"""
@Description ：分割影像
@Author ：hhx
@Date ：2022/5/9 14:46
"""
import os
import time

import cv2
import numpy as np
from skimage import segmentation, io

import torch
import torch.nn as nn
from PIL import Image

class Args(object):
    input_image_path = r'CJCC/11_2016-12.jpg'  # image/coral.jpg image/tiger.jpg
    train_epoch = 2**8
    mod_dim1 = 64  #
    mod_dim2 = 32
    gpu_id = 0

    min_label_num = 6  # if the label number small than it, break loop
    max_label_num = 256  # if the label number small than it, start to show result image.


class MyNet(nn.Module):
    def __init__(self, inp_dim, mod_dim1, mod_dim2):
        super(MyNet, self).__init__()

        self.seq = nn.Sequential(
            nn.Conv2d(inp_dim, mod_dim1, kernel_size=3, stride=1, padding=1),
            nn.BatchNorm2d(mod_dim1),
            nn.ReLU(inplace=True),
            nn.Conv2d(mod_dim1, mod_dim2, kernel_size=1, stride=1, padding=0),
            nn.BatchNorm2d(mod_dim2),
            nn.ReLU(inplace=True),
            nn.Conv2d(mod_dim2, mod_dim1, kernel_size=3, stride=1, padding=1),
            nn.BatchNorm2d(mod_dim1),
            nn.ReLU(inplace=True),
            nn.Conv2d(mod_dim1, mod_dim2, kernel_size=1, stride=1, padding=0),
            nn.BatchNorm2d(mod_dim2),
        )

    def forward(self, x):
        return self.seq(x)


def run(filapath):
    start_time0 = time.time()

    args = Args()
    torch.cuda.manual_seed_all(1943)
    np.random.seed(1943)
    # os.environ['CUDA_VISIBLE_DEVICES'] = str(args.gpu_id)  # choose GPU:0
    os.environ['CUDA_VISIBLE_DEVICES'] = 'cpu'  # choose GPU:0
    image = cv2.imread(filapath)
    # print(image)
    print('原始图像的形状为：', image.shape)
    '''segmentation ML'''
    # seg_map = segmentation.felzenszwalb(image, scale=32, sigma=0.5, min_size=64)   # felz方法
    seg_map = segmentation.slic(image, compactness=16, n_segments=800, max_iter=8)   # slic方法
    seg_map = seg_map.flatten()
    seg_lab = [np.where(seg_map == u_label)[0] for u_label in np.unique(seg_map)]
    # print(seg_lab)
    '''train init'''
    device = torch.device("cuda" if torch.cuda.is_available() else 'cpu')
    # print(device)

    tensor = image.transpose((2, 0, 1))
    tensor = tensor.astype(np.float32) / 255.0
    tensor = tensor[np.newaxis, :, :, :]
    # print(tensor.shape)
    tensor = torch.from_numpy(tensor).to(device)

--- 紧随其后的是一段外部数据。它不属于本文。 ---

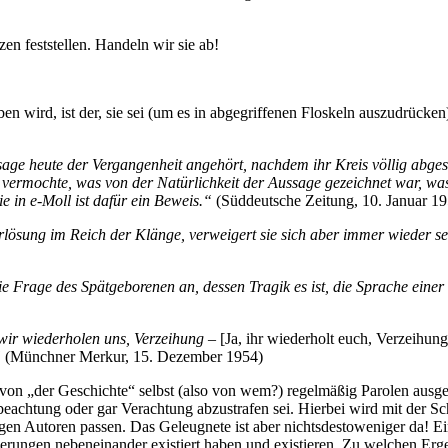
en feststellen. Handeln wir sie ab!
en wird, ist der, sie sei (um es in abgegriffenen Floskeln auszudrücke
age heute der Vergangenheit angehört, nachdem ihr Kreis völlig abges
 vermochte, was von der Natürlichkeit der Aussage gezeichnet war, w
ie in e-Moll ist dafür ein Beweis.“
(Süddeutsche Zeitung, 10. Januar 1
rlösung im Reich der Klänge, verweigert sie sich aber immer wieder se
e Frage des Spätgeborenen an, dessen Tragik es ist, die Sprache einer Ze
wir wiederholen uns, Verzeihung –
[Ja, ihr wiederholt euch, Verzeihung
“
(Münchner Merkur, 15. Dezember 1954)
on „der Geschichte“ selbst (also von wem?) regelmäßig Parolen ausg
tbeachtung oder gar Verachtung abzustrafen sei. Hierbei wird mit der Sc
ligen Autoren passen. Das Geleugnete ist aber nichtsdestoweniger da! E
uerungen nebeneinander existiert haben und existieren. Zu welchen Erg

    model = MyNet(inp_dim=3, mod_dim1=args.mod_dim1, mod_dim2=args.mod_dim2).to(device)
    criterion = torch.nn.CrossEntropyLoss()
    optimizer = torch.optim.SGD(model.parameters(), lr=5e-2, momentum=0.9)
    # optimizer = torch.optim.RMSprop(model.parameters(), lr=1e-1, momentum=0.0)

    image_flatten = image.reshape((-1, 3))
    color_avg = np.random.randint(255, size=(args.max_label_num, 3))
    show = image
    '''train loop'''
    start_time1 = time.time()
    model.train()
    for batch_idx in range(args.train_epoch):
        '''forward'''
        optimizer.zero_grad()
        output = model(tensor)[0]
        output = output.permute(1, 2, 0).view(-1, args.mod_dim2)
        target = torch.argmax(output, 1)
        im_target = target.data.cpu().numpy()
        '''refine'''
        for inds in seg_lab:
            u_labels, hist = np.unique(im_target[inds], return_counts=True)
            # print(u_labels,hist)
            im_target[inds] = u_labels[np.argmax(hist)]
            # print(u_labels,np.argmax(hist))
        '''backward'''
        target = torch.from_numpy(im_target)
        target = target.to(device)
        loss = criterion(output, target)
        loss.backward()
        optimizer.step()
        '''show image'''
        un_label, lab_inverse = np.unique(
            im_target,
            return_inverse=True,
        )
        if un_label.shape[0] < args.max_label_num:  # update show
            img_flatten = image_flatten.copy()
            if len(color_avg) != un_label.shape[0]:
                color_avg = [np.mean(img_flatten[im_target == label], axis=0, dtype=np.int) for label in un_label]
            for lab_id, color in enumerate(color_avg):
                img_flatten[lab_inverse == lab_id] = color
            show = img_flatten.reshape(image.shape)
        cv2.imshow("seg_pt", show)
        cv2.waitKey(1)

        print('Loss:', batch_idx, loss.item(), len(un_label))
        if len(un_label) < args.min_label_num:
            break
    '''save'''
    time0 = time.time() - start_time0
    time1 = time.time() - start_time1
    print('PyTorchInit: %.2f\nTimeUsed: %.2f' % (time0, time1))
    name = filapath.split('\\')[1].split('.')[0]
    np.save('result\class\{}.npy'.format(name), show)
    cv2.imwrite("result\image\%s.jpg" % (name), show)


if __name__ == '__main__':
    path = 'CJCC'
    for file in os.listdir(path):
        filapath = os.path.join(path, file)
        run(filapath)